What is required: Copy out every line unchanged from the start of the data down through the line containing "われますね。透明感とは何だろう？と思いつつ、でも嬉し", including that line. Leave the pictures out.

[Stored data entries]
■ ■ ■ ■

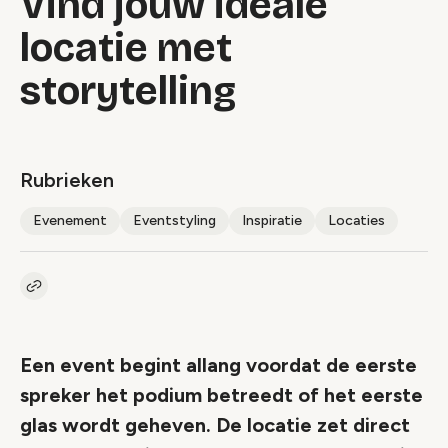
Vind jouw ideale
locatie met
storytelling
Rubrieken
Evenement
Eventstyling
Inspiratie
Locaties
Kopieer link naar artikel
Link
Een event begint allang voordat de eerste
spreker het podium betreedt of het eerste
glas wordt geheven. De locatie zet direct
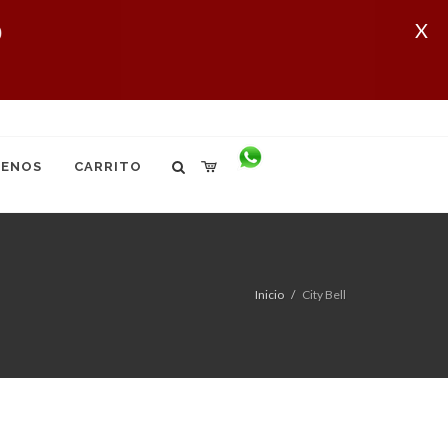
X
ENOS
CARRITO
Inicio
City Bell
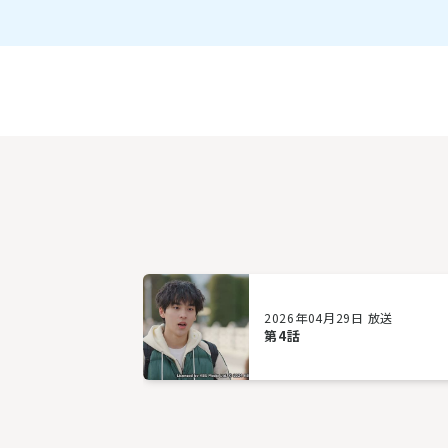
2026年04月29日 放送
第4話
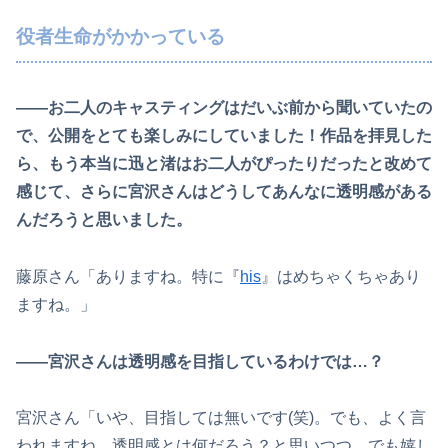
役者生命がかかっている
――お二人のキャスティングはだいぶ前から聞いていたの
で、公開をとても楽しみにしていました！作品を拝見した
ら、もう本当に迅と渚はお二人がぴったりだったと改めて
感じて、さらに宮沢さんはどうしてあんなに透明感がある
んだろうと思いました。
藤原さん「ありますね。特に『
his
』はめちゃくちゃあり
ますね。」
――宮沢さんは透明感を目指しているわけでは…？
宮沢さん「いや、目指しては無いです(笑)。でも、よく言
われますね。透明感とは何だろう？と思いつつ、でも嬉し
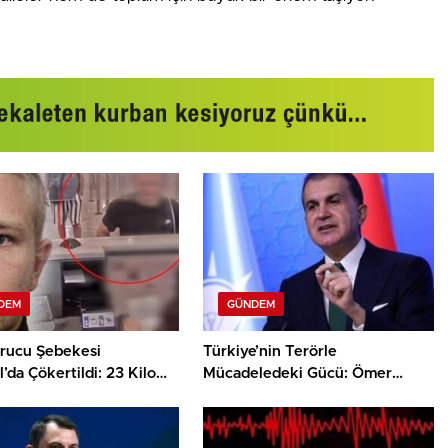
DEM
GÜNDEM
rucu Şebekesi
Türkiye’nin Terörle
l’da Çökertildi: 23 Kilo
Mücadeledeki Gücü: Ömer
Ele Geçirildi!
Çelik’ten Çarpıcı İfadeler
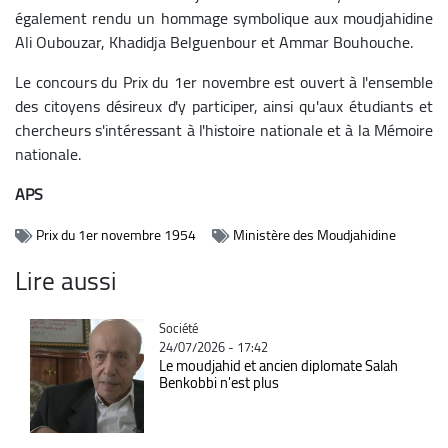
également rendu un hommage symbolique aux moudjahidine
Ali Oubouzar, Khadidja Belguenbour et Ammar Bouhouche.
Le concours du Prix du 1er novembre est ouvert à l'ensemble
des citoyens désireux d'y participer, ainsi qu'aux étudiants et
chercheurs s'intéressant à l'histoire nationale et à la Mémoire
nationale.
APS
Prix du 1er novembre 1954
Ministère des Moudjahidine
Lire aussi
Catégorie
Société
24/07/2026 - 17:42
Le moudjahid et ancien diplomate Salah
Benkobbi n'est plus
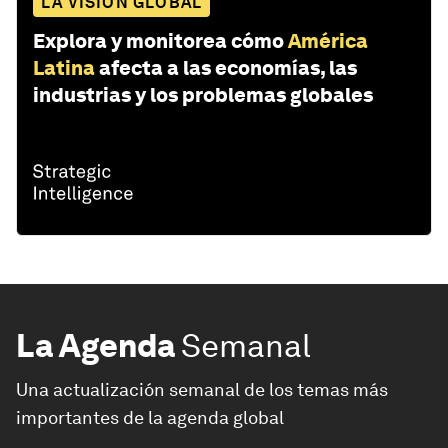
LA VISIÓN GLOBAL
Explora y monitorea cómo
América
Latina
afecta a las economías, las
industrias y los problemas globales
La Agenda
Semanal
Una actualización semanal de los temas más
importantes de la agenda global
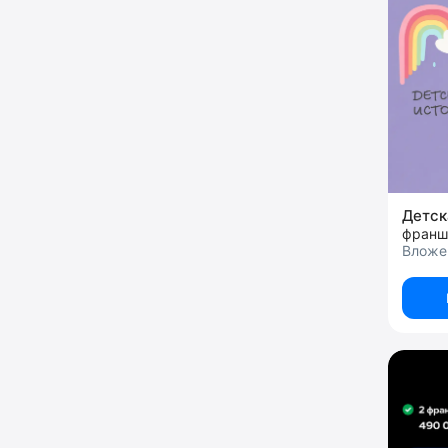
Детск
франши
Вложе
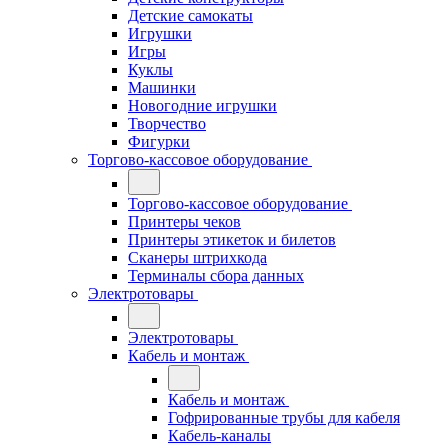
Детские самокаты
Игрушки
Игры
Куклы
Машинки
Новогодние игрушки
Творчество
Фигурки
Торгово-кассовое оборудование
Торгово-кассовое оборудование
Принтеры чеков
Принтеры этикеток и билетов
Сканеры штрихкода
Терминалы сбора данных
Электротовары
Электротовары
Кабель и монтаж
Кабель и монтаж
Гофрированные трубы для кабеля
Кабель-каналы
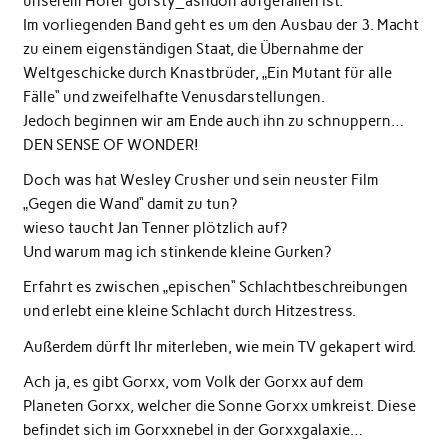
unserem Hörer gorsty_ashdon aufgefallen ist.
Im vorliegenden Band geht es um den Ausbau der 3. Macht
zu einem eigenständigen Staat, die Übernahme der
Weltgeschicke durch Knastbrüder, „Ein Mutant für alle
Fälle“ und zweifelhafte Venusdarstellungen.
Jedoch beginnen wir am Ende auch ihn zu schnuppern…
DEN SENSE OF WONDER!
Doch was hat Wesley Crusher und sein neuster Film
„Gegen die Wand“ damit zu tun?
wieso taucht Jan Tenner plötzlich auf?
Und warum mag ich stinkende kleine Gurken?
Erfahrt es zwischen „epischen“ Schlachtbeschreibungen
und erlebt eine kleine Schlacht durch Hitzestress.
Außerdem dürft Ihr miterleben, wie mein TV gekapert wird.
Ach ja, es gibt Gorxx, vom Volk der Gorxx auf dem
Planeten Gorxx, welcher die Sonne Gorxx umkreist. Diese
befindet sich im Gorxxnebel in der Gorxxgalaxie…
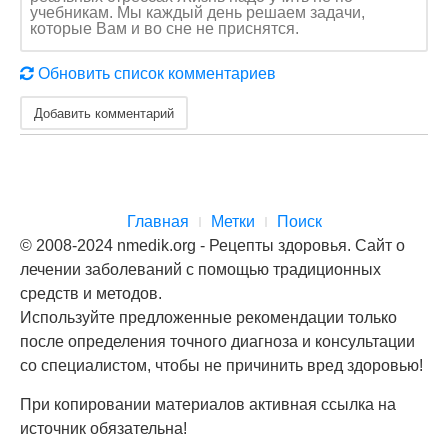
учебникам. Мы каждый день решаем задачи,
которые Вам и во сне не приснятся.
Обновить список комментариев
Добавить комментарий
Главная
Метки
Поиск
© 2008-2024 nmedik.org - Рецепты здоровья. Сайт о
лечении заболеваний с помощью традиционных
средств и методов.
Используйте предложенные рекомендации только
после определения точного диагноза и консультации
со специалистом, чтобы не причинить вред здоровью!
При копировании материалов активная ссылка на
источник обязательна!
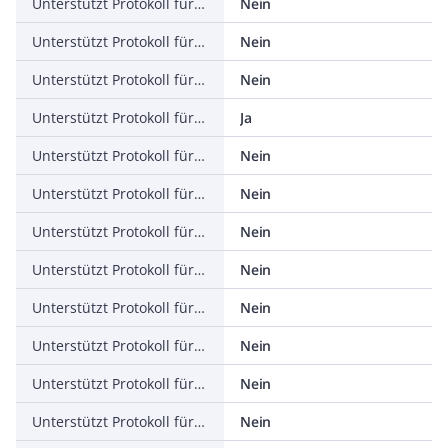
Unterstützt Protokoll für INTERBUS
Nein
Unterstützt Protokoll für ASI
Nein
Unterstützt Protokoll für KNX
Nein
Unterstützt Protokoll für Modbus
Ja
Unterstützt Protokoll für Data-Highway
Nein
Unterstützt Protokoll für DeviceNet
Nein
Unterstützt Protokoll für SUCONET
Nein
Unterstützt Protokoll für LON
Nein
Unterstützt Protokoll für PROFINET IO
Nein
Unterstützt Protokoll für PROFINET CBA
Nein
Unterstützt Protokoll für SERCOS
Nein
Unterstützt Protokoll für Foundation Fieldbus
Nein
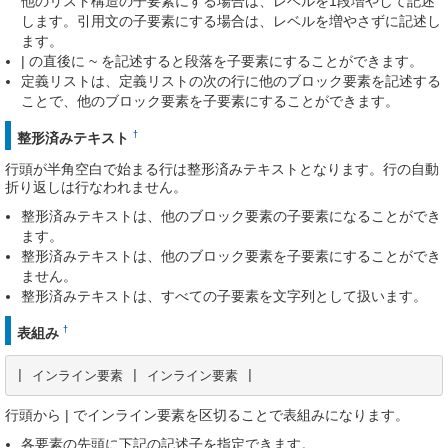
他のリスト構造の子要素にする場合は、レベルを1段増やして記述
します。引用文の子要素にする場合は、レベルを増やさずに記述し
ます。
| の直後に ~ を記述すると段落を子要素にすることができます。
定義リストは、定義リストの次の行に他のブロック要素を記述する
ことで、他のブロック要素を子要素にすることができます。
†
整形済みテキスト
行頭が半角空白で始まる行は整形済みテキストとなります。行の自動
折り返しは行なわれません。
整形済みテキストは、他のブロック要素の子要素になることができ
ます。
整形済みテキストは、他のブロック要素を子要素にすることができ
ません。
整形済みテキストは、すべての子要素を文字列として扱います。
†
表組み
| インライン要素 | インライン要素 |
行頭から | でインライン要素を区切ることで表組みになります。
各要素の先頭に下記の記述子を指定できます。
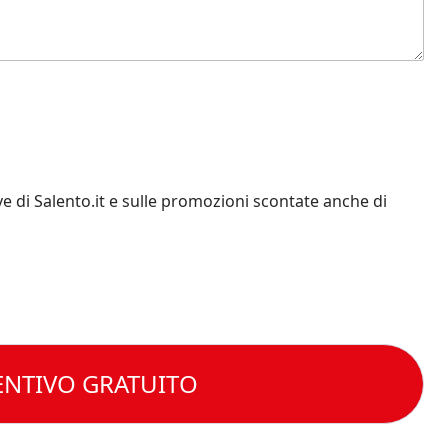
e di Salento.it e sulle promozioni scontate anche di
ENTIVO GRATUITO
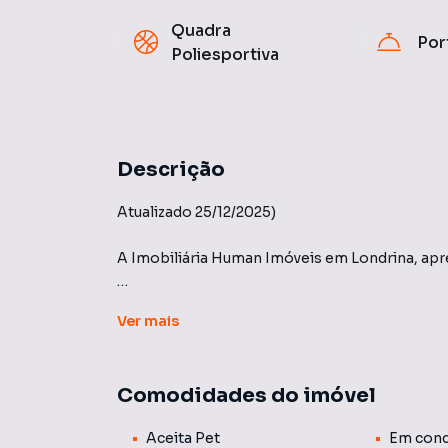
Quadra
Por
Poliesportiva
Descrição
Atualizado 25/12/2025)
A Imobiliária Human Imóveis em Londrina, apr
Condomínio Estância Cabral - Terreno com Ár
Ver
mais
Venha realizar seu sonho em construir sua próp
com piscina churrasqueira e pomar. Estrutura 
Comodidades do imóvel
Tranquilidade e qualidade de vida, contato dir
condomínio pode lhe oferecer.
Aceita Pet
Em cond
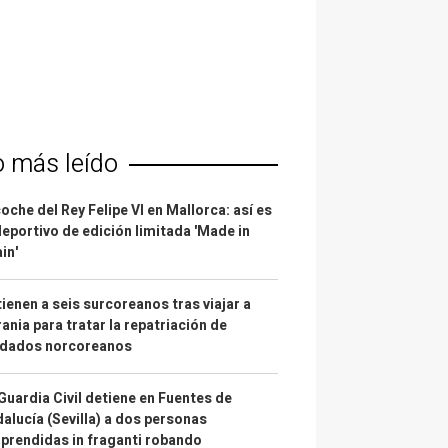
o más leído
coche del Rey Felipe VI en Mallorca: así es
deportivo de edición limitada 'Made in
in'
ienen a seis surcoreanos tras viajar a
ania para tratar la repatriación de
ldados norcoreanos
Guardia Civil detiene en Fuentes de
alucía (Sevilla) a dos personas
prendidas in fraganti robando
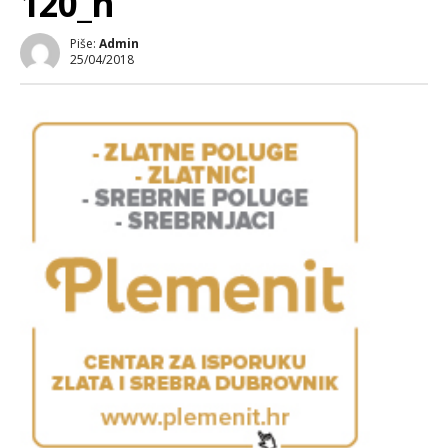
120_n
Piše:
Admin
25/04/2018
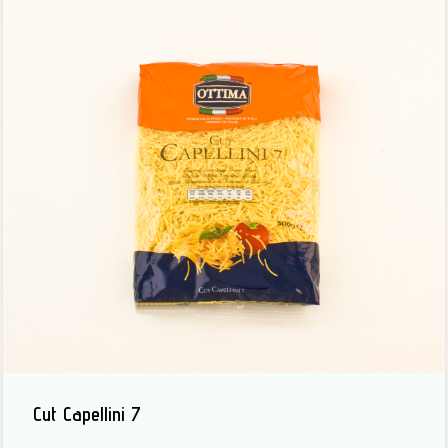
Cut Capellini 7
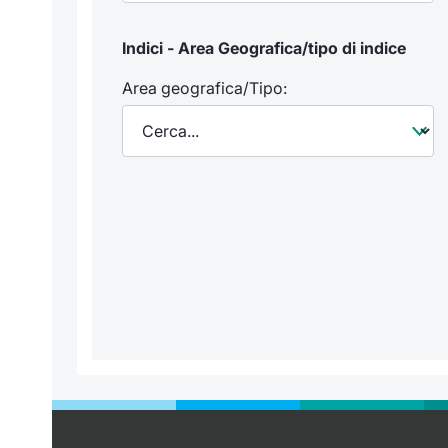
Indici - Area Geografica/tipo di indice
Area geografica/Tipo:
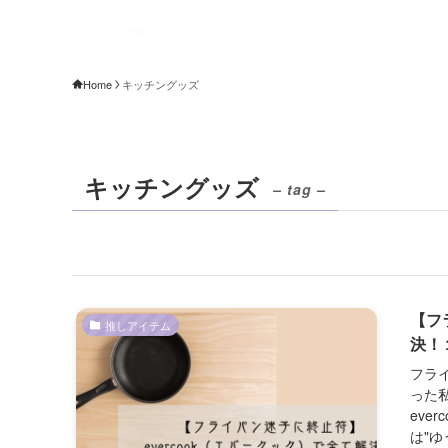
Home
キッチングッズ
キッチングッズ
– tag –
【フ
推しアイテム
決！
フラ
った
eve
は"ゆ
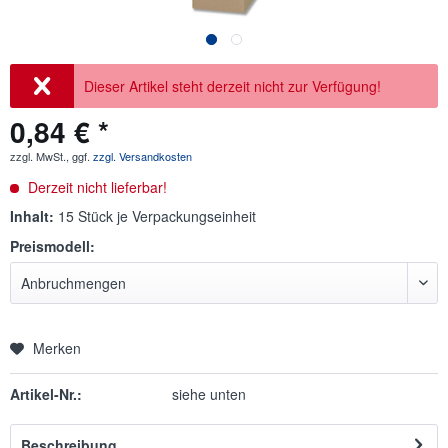
Dieser Artikel steht derzeit nicht zur Verfügung!
0,84 € *
zzgl. MwSt., ggf.
zzgl. Versandkosten
Derzeit nicht lieferbar!
Inhalt:
15 Stück je Verpackungseinheit
Preismodell:
Merken
Artikel-Nr.:
siehe unten
Beschreibung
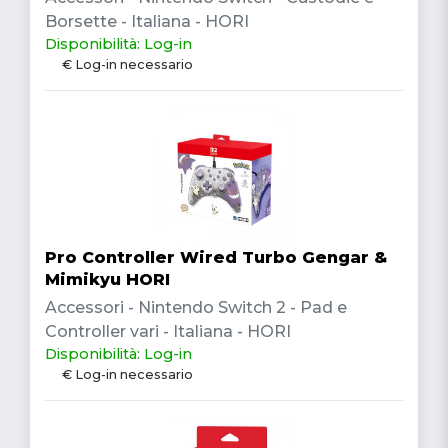
Borsette - Italiana - HORI
Disponibilità: Log-in
€ Log-in necessario
Pro Controller Wired Turbo Gengar &
Mimikyu HORI
Accessori - Nintendo Switch 2 - Pad e
Controller vari - Italiana - HORI
Disponibilità: Log-in
€ Log-in necessario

■ ■ ■ ■

Task answer:
Vind jouw ideale
locatie met
storytelling
Rubrieken
Evenement
Eventstyling
Inspiratie
Locaties
Kopieer link naar artikel
Link
Een event begint allang voordat de eerste
spreker het podium betreedt of het eerste
glas wordt geheven. De locatie zet direct
X
ENOS
CARRITO
Inicio
City Bell
2026年04月29日 放送
第4話
役者生命がかかっている
――お二人のキャスティングはだいぶ前から聞いていたの
で、公開をとても楽しみにしていました！作品を拝見した
ら、もう本当に迅と渚はお二人がぴったりだったと改めて
感じて、さらに宮沢さんはどうしてあんなに透明感がある
んだろうと思いました。
藤原さん「ありますね。特に『
his
』はめちゃくちゃあり
ますね。」
――宮沢さんは透明感を目指しているわけでは…？
宮沢さん「いや、目指しては無いです(笑)。でも、よく言
われますね。透明感とは何だろう？と思いつつ、でも嬉し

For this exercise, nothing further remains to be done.